I had never cared much for Lahinch. My unusual aversion to one of the undisputed kings of links golf stemmed from a first tee whiffing incident many years ago. I won't recount the painful details here, but know that for many seasons since, the very syllables - La-hinch - have rung with shame in the depths of my golfing soul. I have never felt quite comfortable on a first tee since, and certainly wouldn't feel cozy revisiting that first tee in western Ireland, where I once sent a breeze past my Titleist in front of what felt like every storytelling Irishman in county Clare.

It had been a long time since I visited the scene of that crime, and with a dozen years passed, I felt ready to put that swing behind me. And so with nary a spectator in sight aside from my travel mate Joe, and with our recently arrived college roommate, Steve, on camera duty, I pulled driver, and laced one long and deep down the first fairway at Lahinch, a yawning par-4 rolling upward to the green. And from that first sound shot onward, the course became less terrifying, and I began to see Lahinch for the miracle it was. The hit-it-over-the-rock par-5 that had stretched to 8,000 yards in my nightmares, it was really a lovely little hit-it-in-two gem of a hole. The blind par-3 (again, aim for the rock at the top of the hill) that I had maligned in many an anti-Lahinch rant? It was now perhaps the coolest short hole I'd ever played. And I even doubled the damn thing.

After a week of 80-degree temps and calm breezes, the sun went away, and the rains came. And came. Neither the cold nor my wet socks nor my frozen fingers could wipe the smile off my face. Not the lost balls (two, a respectable donation), and not the foursome of ugly Americans in front of us, holding up the entire course and heaping embarrassment upon my homeland. (When you get a case of beer delivered on the tenth green of Lahinch while a twosome that has been pushing you all day stands waiting in the rain in the fairway, you just don't have a clue. It was like they were bummed the place didn't have a cart girl. Sacrilege! This is Lahinch!)

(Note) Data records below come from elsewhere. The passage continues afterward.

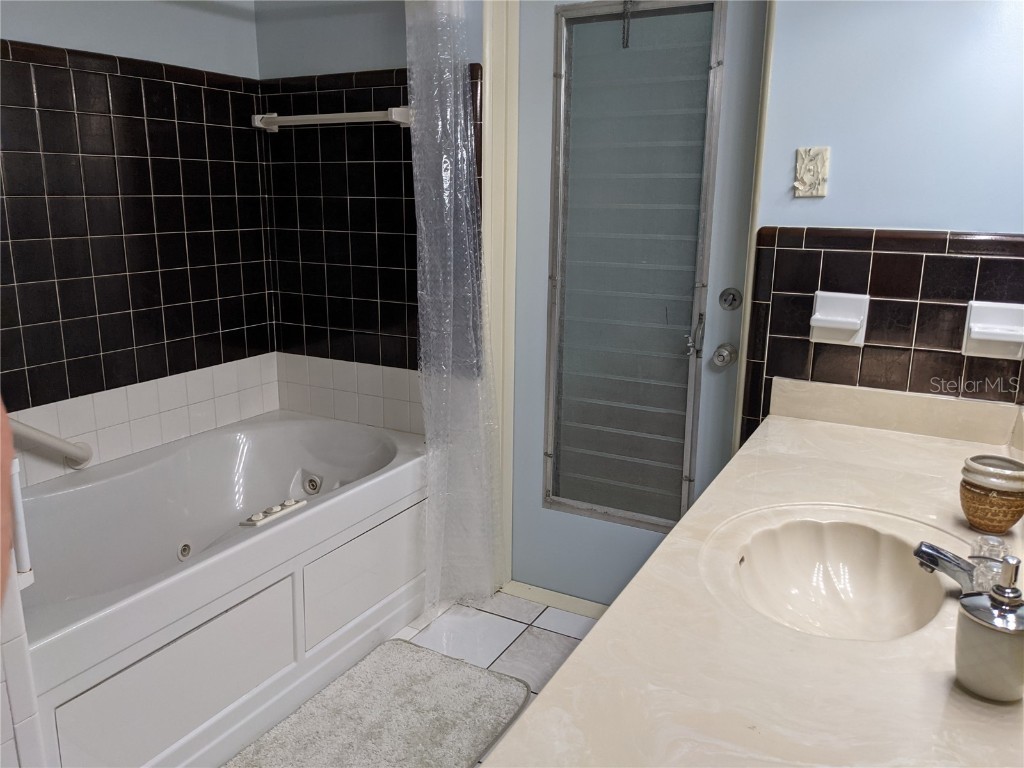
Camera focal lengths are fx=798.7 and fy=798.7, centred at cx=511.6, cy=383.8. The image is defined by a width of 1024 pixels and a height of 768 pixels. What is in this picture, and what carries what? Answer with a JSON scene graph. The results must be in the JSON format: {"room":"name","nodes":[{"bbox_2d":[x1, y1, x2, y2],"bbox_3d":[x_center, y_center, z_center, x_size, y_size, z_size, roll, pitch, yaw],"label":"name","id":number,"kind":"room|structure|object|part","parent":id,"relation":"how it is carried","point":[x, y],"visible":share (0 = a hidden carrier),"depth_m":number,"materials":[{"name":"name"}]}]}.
{"room":"bathroom","nodes":[
{"label":"bathroom","id":0,"kind":"room"},
{"bbox_2d":[0,0,276,483],"bbox_3d":[-1.430,-0.356,2.041,0.130,2.450,2.130,8,16,28],"label":"left wall","id":1,"kind":"structure","parent":0,"point":[49,37],"depth_m":2.42,"materials":[{"name":"tile"}]},
{"bbox_2d":[7,416,93,468],"bbox_3d":[-1.327,0.170,2.129,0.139,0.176,0.377,8,16,28],"label":"grab bar","id":2,"kind":"object","parent":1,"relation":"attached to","point":[71,454],"visible":0.92,"depth_m":2.20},
{"bbox_2d":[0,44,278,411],"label":"wall tile","id":3,"kind":"object","parent":1,"relation":"attached to","point":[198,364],"visible":0.98,"depth_m":2.42,"materials":[{"name":"tile"}]},
{"bbox_2d":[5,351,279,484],"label":"tile backsplash","id":4,"kind":"object","parent":1,"relation":"attached to","point":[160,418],"visible":0.74,"depth_m":2.54,"materials":[{"name":"white tile"}]},
{"bbox_2d":[254,0,483,430],"bbox_3d":[-0.431,-0.560,2.787,0.948,2.593,0.147,8,16,28],"label":"back wall","id":5,"kind":"structure","parent":0,"point":[380,50],"depth_m":2.70,"materials":[{"name":"black tile"}]},
{"bbox_2d":[250,106,410,131],"bbox_3d":[-0.598,-0.866,2.610,0.680,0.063,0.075,8,16,28],"label":"towel bar","id":6,"kind":"object","parent":5,"relation":"attached to","point":[331,115],"visible":0.9,"depth_m":2.56,"materials":[{"name":"white"}]},
{"bbox_2d":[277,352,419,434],"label":"tile backsplash","id":7,"kind":"structure","parent":5,"relation":"attached to","point":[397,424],"depth_m":2.89,"materials":[{"name":"white tile"}]},
{"bbox_2d":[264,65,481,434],"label":"wall tile","id":8,"kind":"object","parent":5,"relation":"attached to","point":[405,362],"visible":0.68,"depth_m":2.77,"materials":[{"name":"tile"}]},
{"bbox_2d":[405,0,499,620],"bbox_3d":[-0.175,-0.256,2.435,0.244,1.998,0.303,8,16,28],"label":"shower curtain","id":9,"kind":"object","parent":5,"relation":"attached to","point":[429,433],"visible":0.93,"depth_m":2.44,"materials":[{"name":"clear plastic"}]},
{"bbox_2d":[480,0,519,591],"bbox_3d":[-0.024,-0.311,2.609,0.122,2.082,0.163,8,16,28],"label":"door frame","id":10,"kind":"structure","parent":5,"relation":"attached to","point":[497,302],"depth_m":2.55,"materials":[{"name":"paint"}]},
{"bbox_2d":[392,588,598,767],"bbox_3d":[-0.369,1.137,1.304,3.147,0.087,3.300,8,16,28],"label":"floor","id":11,"kind":"structure","parent":0,"point":[531,644],"depth_m":2.54,"materials":[{"name":"tile"}]},
{"bbox_2d":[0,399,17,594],"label":"person","id":12,"kind":"object","parent":11,"relation":"on","point":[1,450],"visible":0.91,"depth_m":0.64},
{"bbox_2d":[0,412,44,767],"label":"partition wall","id":13,"kind":"object","parent":11,"relation":"on","point":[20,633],"visible":0.89,"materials":[{"name":"white tile"}]},
{"bbox_2d":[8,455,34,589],"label":"grab bar","id":14,"kind":"object","parent":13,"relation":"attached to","point":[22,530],"visible":0.71,"depth_m":1.33,"materials":[{"name":"white"}]},
{"bbox_2d":[13,408,424,767],"bbox_3d":[-0.911,0.561,2.321,0.816,0.545,1.551,8,16,28],"label":"bathtub","id":15,"kind":"object","parent":11,"relation":"on","point":[240,454],"visible":0.92,"depth_m":2.18,"materials":[{"name":"white plastic"}]},
{"bbox_3d":[-0.782,0.735,1.918,0.046,0.311,0.518,8,16,28],"label":"panel","id":16,"kind":"part","parent":15,"relation":"part of","materials":[{"name":"white plastic"}]},
{"bbox_2d":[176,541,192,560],"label":"tub jet","id":17,"kind":"object","parent":15,"relation":"attached to","point":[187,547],"visible":0.95,"depth_m":2.40,"materials":[{"name":"metal"}]},
{"bbox_2d":[239,498,307,527],"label":"tub controls","id":18,"kind":"object","parent":15,"relation":"on","point":[261,515],"visible":0.97,"depth_m":2.24,"materials":[{"name":"white plastic"}]},
{"bbox_2d":[301,472,322,494],"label":"tub jet","id":19,"kind":"object","parent":15,"relation":"attached to","point":[312,482],"visible":0.97,"depth_m":2.76,"materials":[{"name":"silver metal"}]},
{"bbox_3d":[-0.445,0.583,2.491,0.043,0.263,0.491,8,16,28],"label":"panel","id":20,"kind":"part","parent":15,"relation":"part of","materials":[{"name":"white plastic"}]},
{"bbox_2d":[223,638,531,767],"bbox_3d":[-0.370,0.911,1.989,0.570,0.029,0.923,8,16,28],"label":"bath mat","id":21,"kind":"object","parent":11,"relation":"on","point":[482,674],"visible":1,"depth_m":2.10,"materials":[{"name":"carpet"}]},
{"bbox_2d":[502,581,607,617],"bbox_3d":[0.312,0.756,2.691,0.747,0.017,0.170,8,16,28],"label":"door threshold","id":22,"kind":"object","parent":11,"relation":"on","point":[592,607],"visible":0.38,"depth_m":2.74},
{"bbox_2d":[488,378,1023,767],"bbox_3d":[0.532,0.304,1.171,0.611,0.138,1.709,8,16,28],"label":"vanity countertop","id":23,"kind":"structure","parent":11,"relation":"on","point":[588,646],"depth_m":1.04,"materials":[{"name":"beige stone"}]},
{"bbox_2d":[727,516,944,641],"bbox_3d":[0.526,0.376,1.301,0.350,0.141,0.441,8,16,28],"label":"sink","id":24,"kind":"object","parent":23,"relation":"in","point":[834,569],"visible":0.78,"depth_m":1.43,"materials":[{"name":"ceramic"}]},
{"bbox_2d":[914,539,1005,594],"bbox_3d":[0.691,0.281,1.191,0.163,0.098,0.108,8,16,28],"label":"faucet","id":25,"kind":"object","parent":23,"relation":"on","point":[940,553],"visible":0.85,"depth_m":1.18,"materials":[{"name":"silver metal"}]},
{"bbox_2d":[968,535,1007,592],"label":"faucet handle","id":26,"kind":"object","parent":23,"relation":"on","point":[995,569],"visible":0.62,"depth_m":1.18,"materials":[{"name":"clear glass"}]},
{"bbox_2d":[954,555,1023,701],"bbox_3d":[0.583,0.285,0.953,0.093,0.168,0.094,8,16,28],"label":"soap dispenser","id":27,"kind":"object","parent":23,"relation":"on","point":[997,629],"visible":1,"depth_m":0.93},
{"bbox_2d":[959,453,1023,532],"bbox_3d":[0.862,0.198,1.431,0.112,0.123,0.111,8,16,28],"label":"pot","id":28,"kind":"object","parent":23,"relation":"on","point":[976,493],"visible":1,"depth_m":1.40,"materials":[{"name":"brown ceramic"}]},
{"bbox_2d":[743,0,1023,446],"bbox_3d":[1.083,-0.328,1.965,0.902,2.462,0.134,8,16,28],"label":"right wall","id":29,"kind":"structure","parent":0,"point":[885,216],"depth_m":1.92,"materials":[{"name":"blue paint"}]},
{"bbox_2d":[506,1,769,603],"bbox_3d":[0.349,-0.239,2.444,0.742,2.014,0.097,8,16,28],"label":"door","id":30,"kind":"structure","parent":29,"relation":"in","point":[537,117],"depth_m":2.44,"materials":[{"name":"paint"}]},
{"bbox_2d":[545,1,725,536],"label":"door window","id":31,"kind":"structure","parent":30,"relation":"in","point":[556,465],"depth_m":2.41,"materials":[{"name":"grey glass"}]},
{"bbox_2d":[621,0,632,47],"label":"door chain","id":32,"kind":"object","parent":31,"relation":"attached to","point":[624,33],"visible":0.99,"depth_m":2.23,"materials":[{"name":"black metal"}]},
{"bbox_2d":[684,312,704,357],"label":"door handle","id":33,"kind":"object","parent":31,"relation":"attached to","point":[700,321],"visible":0.96,"depth_m":2.30,"materials":[{"name":"silver metal"}]},
{"bbox_2d":[711,342,737,367],"bbox_3d":[0.607,-0.083,2.288,0.062,0.066,0.066,8,16,28],"label":"door knob","id":34,"kind":"object","parent":30,"relation":"attached to","point":[721,351],"visible":0.93,"depth_m":2.27,"materials":[{"name":"silver metal"}]},
{"bbox_2d":[718,288,742,310],"bbox_3d":[0.619,-0.239,2.270,0.061,0.062,0.028,8,16,28],"label":"deadbolt","id":35,"kind":"object","parent":30,"relation":"attached to","point":[730,302],"visible":0.93,"depth_m":2.27,"materials":[{"name":"silver metal"}]},
{"bbox_2d":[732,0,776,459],"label":"door trim","id":36,"kind":"structure","parent":29,"relation":"attached to","point":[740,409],"depth_m":2.11,"materials":[{"name":"beige paint"}]},
{"bbox_2d":[793,146,830,197],"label":"light switch plate","id":37,"kind":"object","parent":29,"relation":"attached to","point":[808,179],"visible":0.98,"depth_m":2.02,"materials":[{"name":"beige"}]},
{"bbox_2d":[742,227,1023,440],"bbox_3d":[1.077,-0.082,1.871,0.908,0.527,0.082,8,16,28],"label":"tile backsplash","id":38,"kind":"structure","parent":29,"relation":"attached to","point":[950,360],"depth_m":1.95,"materials":[{"name":"tile"}]},
{"bbox_2d":[809,291,868,346],"bbox_3d":[0.816,-0.161,1.997,0.131,0.126,0.073,8,16,28],"label":"soap dish","id":39,"kind":"object","parent":38,"relation":"attached to","point":[849,319],"visible":0.98,"depth_m":2.00,"materials":[{"name":"white ceramic"}]},
{"bbox_2d":[962,300,1023,359],"bbox_3d":[1.110,-0.119,1.824,0.133,0.124,0.069,8,16,28],"label":"soap dish","id":40,"kind":"object","parent":38,"relation":"attached to","point":[976,330],"visible":0.98,"depth_m":1.83,"materials":[{"name":"white ceramic"}]}
]}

The course is a stunner all the way around, and though I'd been there before, it was a whole new place. And the town, packed to the doors on a bank holiday weekend, was quite a bit more built-up and raucous than I remembered from the trip when I was 18. Not to mention that Lahinch is a huge surfing destination now (seriously, surfing in Ireland is the new big thing). I would guess that there were two surfers in town for every golfer. But dreadlocks or collared shirts, we were all wind-burned sportsmen in the pub at the end of the day.

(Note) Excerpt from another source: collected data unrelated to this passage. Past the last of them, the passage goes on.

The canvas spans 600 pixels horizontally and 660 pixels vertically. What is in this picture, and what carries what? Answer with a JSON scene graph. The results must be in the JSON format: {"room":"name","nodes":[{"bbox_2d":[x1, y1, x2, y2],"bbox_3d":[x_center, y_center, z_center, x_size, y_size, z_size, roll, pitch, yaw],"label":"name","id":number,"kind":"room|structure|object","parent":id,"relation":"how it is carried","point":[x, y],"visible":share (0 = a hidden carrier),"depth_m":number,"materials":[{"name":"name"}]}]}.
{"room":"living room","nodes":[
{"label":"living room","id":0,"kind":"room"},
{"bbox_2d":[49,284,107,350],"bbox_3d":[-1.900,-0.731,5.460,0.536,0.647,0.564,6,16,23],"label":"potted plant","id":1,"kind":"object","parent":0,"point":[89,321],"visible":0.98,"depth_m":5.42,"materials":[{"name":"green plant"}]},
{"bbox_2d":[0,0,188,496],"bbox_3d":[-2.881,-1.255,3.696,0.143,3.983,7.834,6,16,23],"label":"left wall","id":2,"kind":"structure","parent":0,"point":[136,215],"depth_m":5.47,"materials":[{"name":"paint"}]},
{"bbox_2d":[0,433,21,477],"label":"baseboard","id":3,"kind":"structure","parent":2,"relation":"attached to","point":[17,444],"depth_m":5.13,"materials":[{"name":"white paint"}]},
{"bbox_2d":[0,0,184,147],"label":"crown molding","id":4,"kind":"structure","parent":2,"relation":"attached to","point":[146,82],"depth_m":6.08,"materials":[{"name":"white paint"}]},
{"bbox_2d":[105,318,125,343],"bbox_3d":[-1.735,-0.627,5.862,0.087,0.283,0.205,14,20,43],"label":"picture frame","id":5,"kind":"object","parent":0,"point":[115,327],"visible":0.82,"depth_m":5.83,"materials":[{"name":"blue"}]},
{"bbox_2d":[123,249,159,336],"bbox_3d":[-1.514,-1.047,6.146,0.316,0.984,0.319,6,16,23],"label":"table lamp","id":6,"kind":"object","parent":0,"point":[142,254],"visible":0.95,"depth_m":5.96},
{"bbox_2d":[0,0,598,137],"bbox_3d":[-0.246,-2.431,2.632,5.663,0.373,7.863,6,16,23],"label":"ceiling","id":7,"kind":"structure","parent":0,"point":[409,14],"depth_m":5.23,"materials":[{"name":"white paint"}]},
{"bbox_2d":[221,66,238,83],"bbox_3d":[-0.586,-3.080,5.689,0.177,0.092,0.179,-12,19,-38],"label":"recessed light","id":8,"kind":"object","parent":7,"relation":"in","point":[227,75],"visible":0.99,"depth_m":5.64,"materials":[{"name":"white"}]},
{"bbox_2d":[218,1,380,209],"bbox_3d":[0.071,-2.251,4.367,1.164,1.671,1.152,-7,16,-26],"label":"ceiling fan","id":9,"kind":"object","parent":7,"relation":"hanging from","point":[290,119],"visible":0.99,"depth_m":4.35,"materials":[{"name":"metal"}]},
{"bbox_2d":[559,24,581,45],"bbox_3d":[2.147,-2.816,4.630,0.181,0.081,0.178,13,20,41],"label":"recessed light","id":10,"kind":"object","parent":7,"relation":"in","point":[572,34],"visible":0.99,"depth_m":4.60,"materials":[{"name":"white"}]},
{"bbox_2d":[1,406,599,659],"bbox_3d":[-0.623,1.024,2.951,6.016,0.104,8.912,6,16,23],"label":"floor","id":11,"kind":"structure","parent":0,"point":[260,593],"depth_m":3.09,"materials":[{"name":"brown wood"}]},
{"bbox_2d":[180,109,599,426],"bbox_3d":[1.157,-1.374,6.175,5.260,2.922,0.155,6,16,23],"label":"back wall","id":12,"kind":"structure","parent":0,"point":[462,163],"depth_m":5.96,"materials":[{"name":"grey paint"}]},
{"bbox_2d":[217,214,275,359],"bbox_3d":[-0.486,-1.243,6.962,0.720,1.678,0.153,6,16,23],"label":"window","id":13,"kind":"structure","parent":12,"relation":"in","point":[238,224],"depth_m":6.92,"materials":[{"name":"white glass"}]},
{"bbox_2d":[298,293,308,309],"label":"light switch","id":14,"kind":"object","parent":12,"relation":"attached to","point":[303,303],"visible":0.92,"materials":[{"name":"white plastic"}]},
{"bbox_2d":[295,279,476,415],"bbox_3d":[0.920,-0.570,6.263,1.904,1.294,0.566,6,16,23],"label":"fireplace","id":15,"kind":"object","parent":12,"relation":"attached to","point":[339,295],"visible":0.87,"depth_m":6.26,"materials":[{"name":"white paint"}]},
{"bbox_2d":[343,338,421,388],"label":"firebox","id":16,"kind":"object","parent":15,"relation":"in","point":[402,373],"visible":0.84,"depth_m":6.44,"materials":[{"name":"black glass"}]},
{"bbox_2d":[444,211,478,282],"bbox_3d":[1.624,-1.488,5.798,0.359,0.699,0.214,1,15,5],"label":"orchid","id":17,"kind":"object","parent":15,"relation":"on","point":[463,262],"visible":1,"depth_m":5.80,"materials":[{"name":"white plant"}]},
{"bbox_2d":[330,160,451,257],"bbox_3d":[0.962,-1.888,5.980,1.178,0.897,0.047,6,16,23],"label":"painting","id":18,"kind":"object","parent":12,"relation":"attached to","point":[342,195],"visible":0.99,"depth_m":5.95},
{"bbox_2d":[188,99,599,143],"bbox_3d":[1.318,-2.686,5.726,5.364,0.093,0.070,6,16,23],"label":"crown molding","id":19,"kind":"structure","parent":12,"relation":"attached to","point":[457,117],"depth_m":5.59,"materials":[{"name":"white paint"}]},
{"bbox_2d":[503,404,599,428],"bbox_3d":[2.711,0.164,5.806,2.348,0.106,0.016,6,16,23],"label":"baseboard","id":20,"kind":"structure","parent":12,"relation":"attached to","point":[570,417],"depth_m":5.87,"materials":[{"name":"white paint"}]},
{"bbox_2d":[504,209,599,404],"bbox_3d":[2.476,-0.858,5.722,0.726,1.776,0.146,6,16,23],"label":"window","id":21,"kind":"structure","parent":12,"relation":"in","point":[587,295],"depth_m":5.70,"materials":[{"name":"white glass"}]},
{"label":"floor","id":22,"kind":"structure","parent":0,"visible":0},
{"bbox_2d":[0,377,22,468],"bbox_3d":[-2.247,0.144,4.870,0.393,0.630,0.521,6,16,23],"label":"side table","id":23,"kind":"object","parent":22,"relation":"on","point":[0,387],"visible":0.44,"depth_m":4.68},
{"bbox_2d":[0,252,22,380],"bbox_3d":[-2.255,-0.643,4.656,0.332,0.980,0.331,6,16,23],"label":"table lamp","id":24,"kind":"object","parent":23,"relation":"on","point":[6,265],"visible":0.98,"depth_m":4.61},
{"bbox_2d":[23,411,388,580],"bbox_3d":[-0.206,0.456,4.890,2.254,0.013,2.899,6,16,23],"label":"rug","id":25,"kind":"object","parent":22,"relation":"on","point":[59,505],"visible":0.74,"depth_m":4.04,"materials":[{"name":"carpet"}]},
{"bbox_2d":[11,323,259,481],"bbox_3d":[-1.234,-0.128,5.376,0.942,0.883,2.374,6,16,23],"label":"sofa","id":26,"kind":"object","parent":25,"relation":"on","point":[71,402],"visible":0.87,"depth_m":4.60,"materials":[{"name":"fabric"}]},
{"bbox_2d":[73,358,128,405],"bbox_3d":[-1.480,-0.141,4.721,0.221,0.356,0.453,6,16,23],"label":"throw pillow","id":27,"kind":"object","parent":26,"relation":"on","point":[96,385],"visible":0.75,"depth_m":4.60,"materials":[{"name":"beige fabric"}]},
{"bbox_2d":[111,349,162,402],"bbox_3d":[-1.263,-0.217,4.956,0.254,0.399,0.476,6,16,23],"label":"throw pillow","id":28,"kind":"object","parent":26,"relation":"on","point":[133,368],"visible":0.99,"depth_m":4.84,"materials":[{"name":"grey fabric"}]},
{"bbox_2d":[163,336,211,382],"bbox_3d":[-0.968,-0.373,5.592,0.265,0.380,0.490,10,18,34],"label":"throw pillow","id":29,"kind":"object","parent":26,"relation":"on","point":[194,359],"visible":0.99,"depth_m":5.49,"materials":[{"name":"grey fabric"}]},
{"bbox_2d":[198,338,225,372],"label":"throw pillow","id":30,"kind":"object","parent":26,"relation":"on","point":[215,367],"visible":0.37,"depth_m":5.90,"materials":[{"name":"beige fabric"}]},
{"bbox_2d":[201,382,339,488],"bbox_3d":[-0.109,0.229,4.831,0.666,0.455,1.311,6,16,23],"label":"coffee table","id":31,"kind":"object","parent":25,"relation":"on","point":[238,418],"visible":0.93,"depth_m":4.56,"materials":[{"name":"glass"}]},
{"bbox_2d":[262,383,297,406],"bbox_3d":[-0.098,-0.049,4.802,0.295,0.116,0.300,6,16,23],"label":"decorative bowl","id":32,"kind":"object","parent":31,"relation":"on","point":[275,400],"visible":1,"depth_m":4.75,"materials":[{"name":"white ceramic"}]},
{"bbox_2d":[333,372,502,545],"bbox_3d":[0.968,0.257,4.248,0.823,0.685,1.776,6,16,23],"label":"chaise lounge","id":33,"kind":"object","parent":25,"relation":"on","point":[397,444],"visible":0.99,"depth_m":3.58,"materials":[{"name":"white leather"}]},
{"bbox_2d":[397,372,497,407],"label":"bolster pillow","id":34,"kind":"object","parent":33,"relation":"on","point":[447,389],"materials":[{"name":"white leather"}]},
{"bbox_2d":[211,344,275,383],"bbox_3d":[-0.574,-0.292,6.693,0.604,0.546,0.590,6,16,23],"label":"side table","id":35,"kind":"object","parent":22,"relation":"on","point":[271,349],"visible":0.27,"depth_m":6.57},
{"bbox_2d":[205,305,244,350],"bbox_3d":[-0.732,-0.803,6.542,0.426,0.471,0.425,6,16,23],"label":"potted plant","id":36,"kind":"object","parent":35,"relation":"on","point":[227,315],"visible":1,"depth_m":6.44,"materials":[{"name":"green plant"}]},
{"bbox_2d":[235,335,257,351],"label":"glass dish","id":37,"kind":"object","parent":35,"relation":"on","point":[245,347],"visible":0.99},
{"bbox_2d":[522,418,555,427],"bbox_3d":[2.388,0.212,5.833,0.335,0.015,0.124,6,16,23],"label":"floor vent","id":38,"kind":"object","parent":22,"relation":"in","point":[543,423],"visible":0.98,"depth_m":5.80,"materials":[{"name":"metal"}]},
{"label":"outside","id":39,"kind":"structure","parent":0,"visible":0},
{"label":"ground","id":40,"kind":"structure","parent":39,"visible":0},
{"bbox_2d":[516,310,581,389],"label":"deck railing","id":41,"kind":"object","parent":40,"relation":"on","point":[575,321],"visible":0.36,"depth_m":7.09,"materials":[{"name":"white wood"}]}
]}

We walked out to Doolin, and made our way through Galway and out to Ballyconneely, en route to the Connemara Championship Links, a course I had yet to see but had been hearing great things about. The walk to Ballyconneely via the bog road was easily the most resolve-rattling day of the trip so far. (Travel tip - if you're ever going to opt for the "bog road" anywhere, make sure you have a car. And a flare gun.) Steve proved himself to be a capable, if not more vocal, travel partner than Joe ("Are we there yet? Are we there yet?"), but the bog road just about ripped both our hearts out. Eighteen miles to our B&B, and three hours of walking in the wind with no civilization in view in any direction. Our minds and our feet pretty much went to mush. We were talking to the sheep. And they were talking back.